▶ EXTRACTED ENTRIES

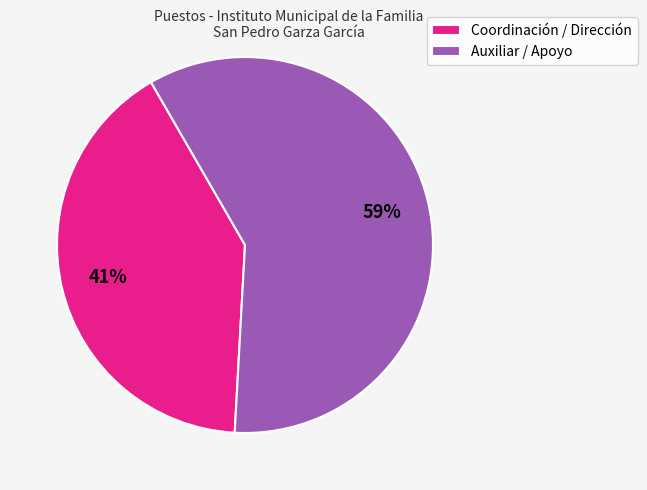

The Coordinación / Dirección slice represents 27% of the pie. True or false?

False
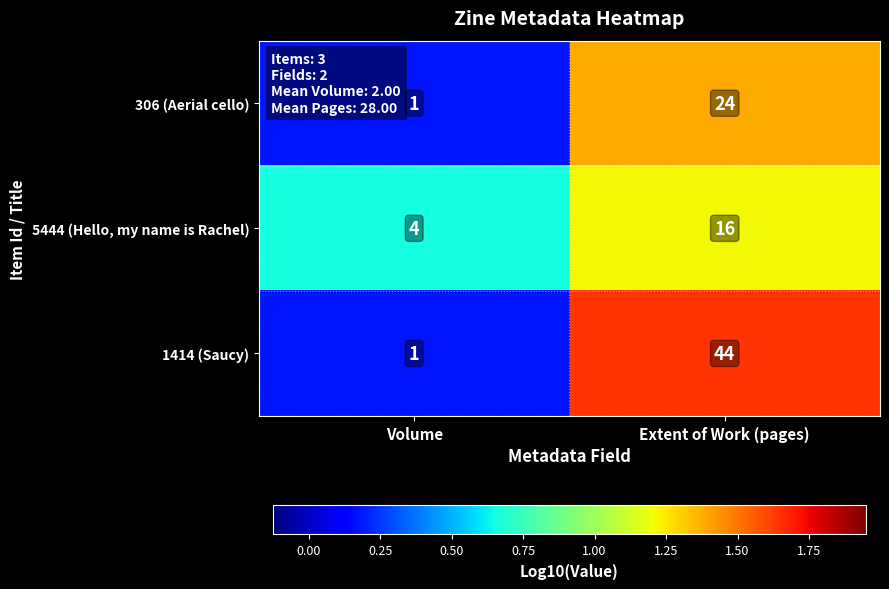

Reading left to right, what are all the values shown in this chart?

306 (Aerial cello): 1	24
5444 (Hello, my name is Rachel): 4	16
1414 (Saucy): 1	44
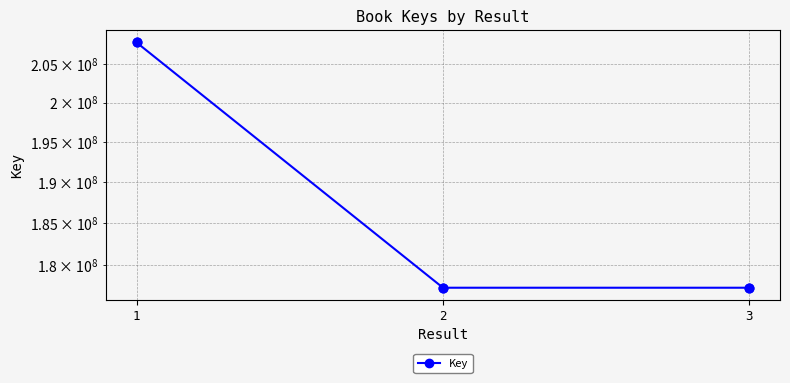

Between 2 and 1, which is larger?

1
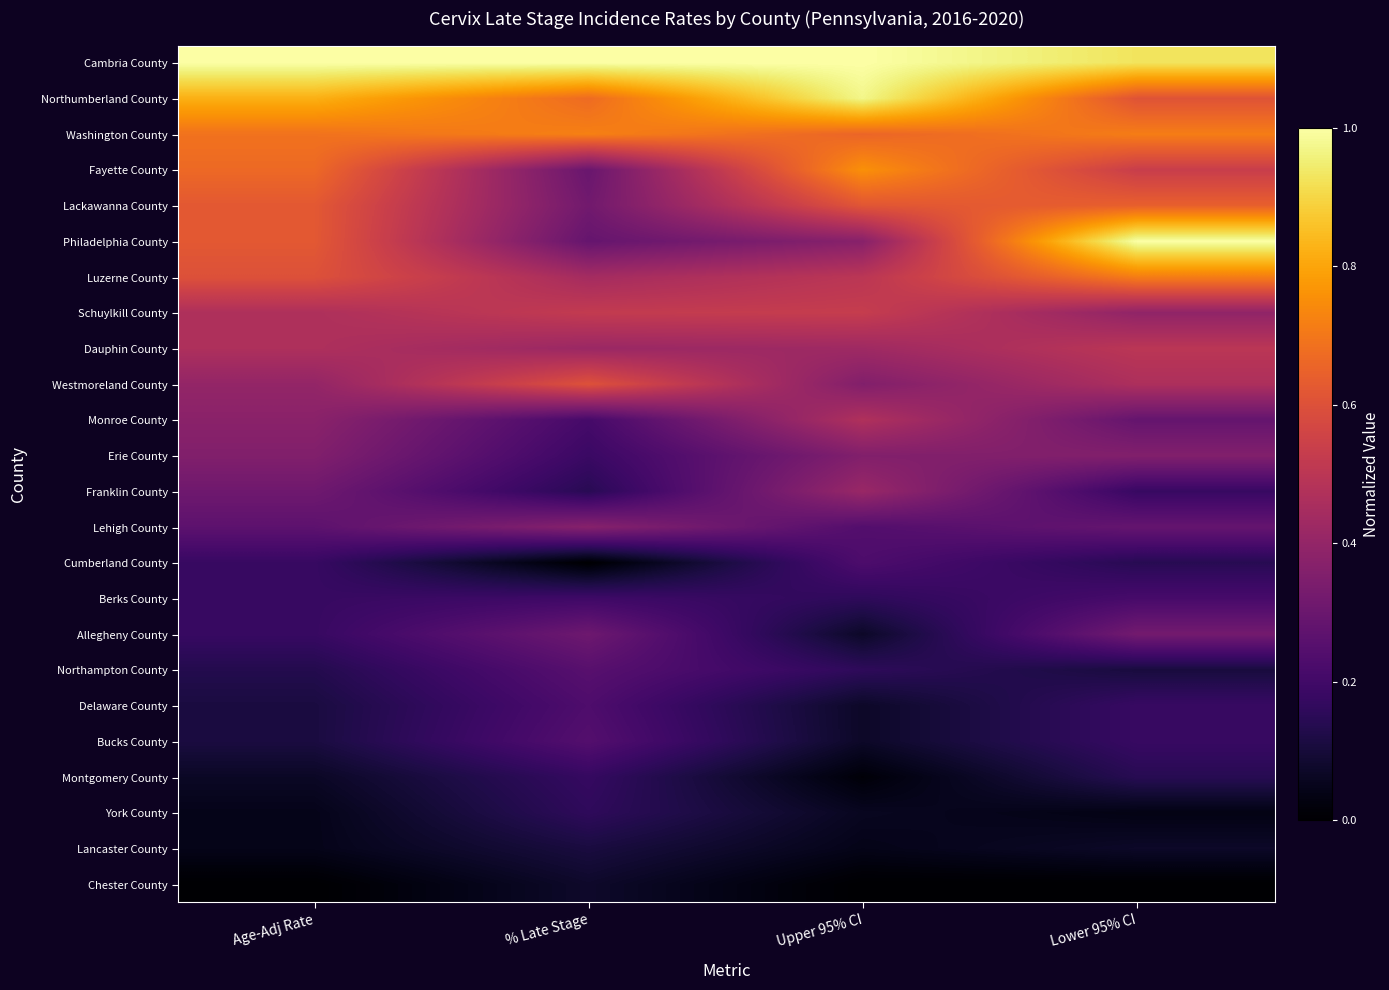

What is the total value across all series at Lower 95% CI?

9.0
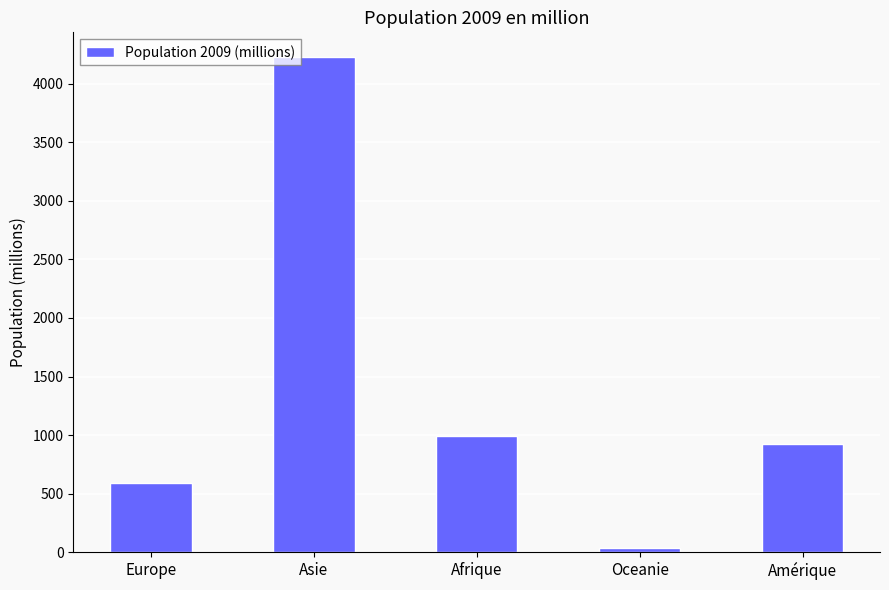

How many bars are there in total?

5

▶ ASSIGNMENT
Rewrite the rows from the line containing "Between 2 and 1, which is larger?" through the end of the rows, inclusive, putting "columns" in place of "bars" and changing nothing else. Leave out the pictures.

▶ WRITTEN REPLY
Between 2 and 1, which is larger?

1

What is the total value across all series at Lower 95% CI?

9.0

How many columns are there in total?

5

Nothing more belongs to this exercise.